Pour le distributeur et exploitant de salles, il est nécessaire de revoir la clef de répartition de l’argent public entre la production, les festivals et la branche distribution-exploitation. Un point de vue tranché sur la crise des cinémas.

Face à la crise des cinémas, quelle est l’urgence ?
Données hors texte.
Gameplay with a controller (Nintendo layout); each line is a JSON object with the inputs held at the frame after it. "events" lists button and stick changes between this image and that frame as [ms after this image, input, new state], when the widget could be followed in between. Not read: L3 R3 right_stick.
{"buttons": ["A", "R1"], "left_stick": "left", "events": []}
La première chose est d’assurer la survie des salles. De trouver des moyens de les subventionner, y compris les grands groupes. L’autre urgence est d’améliorer les soutiens à la distribution, pour donner une meilleure visibilité aux films. Le troisième axe reste celui de la production. Il faut que les politiques et les commissions d’attribution soutiennent davantage les projets qui ont un vrai potentiel auprès du public. Aujourd’hui, la tendance est de se féliciter, car la Suisse présente ses films à la Berlinale, par exemple. Je n’ai rien contre cela, mais une sélection en festival ne devrait pas être une fin en soi. Plutôt une rampe de lancement avant la sortie en salle. Selon moi, faire quatre mille entrées après une première à la Berlinale reste un échec.

 

Votre double casquette vous aide-t-elle aussi à avoir une vision plus globale des difficultés actuelles ?

Faisant partie des deux associations, je reste toujours frustré de voir la manière dont la faute est systématiquement rejetée sur l’autre. De manière générale, j’ai certes l’avantage de percevoir la réalité des deux côtés, mais je ne pense pas que la solution se trouve uniquement à l’échelle du pays, même s’il faut que l’on déploie tous les efforts possibles sur notre territoire.

 

Quelles sont donc les voies concrètes à explorer ici, du côté des cinémas ?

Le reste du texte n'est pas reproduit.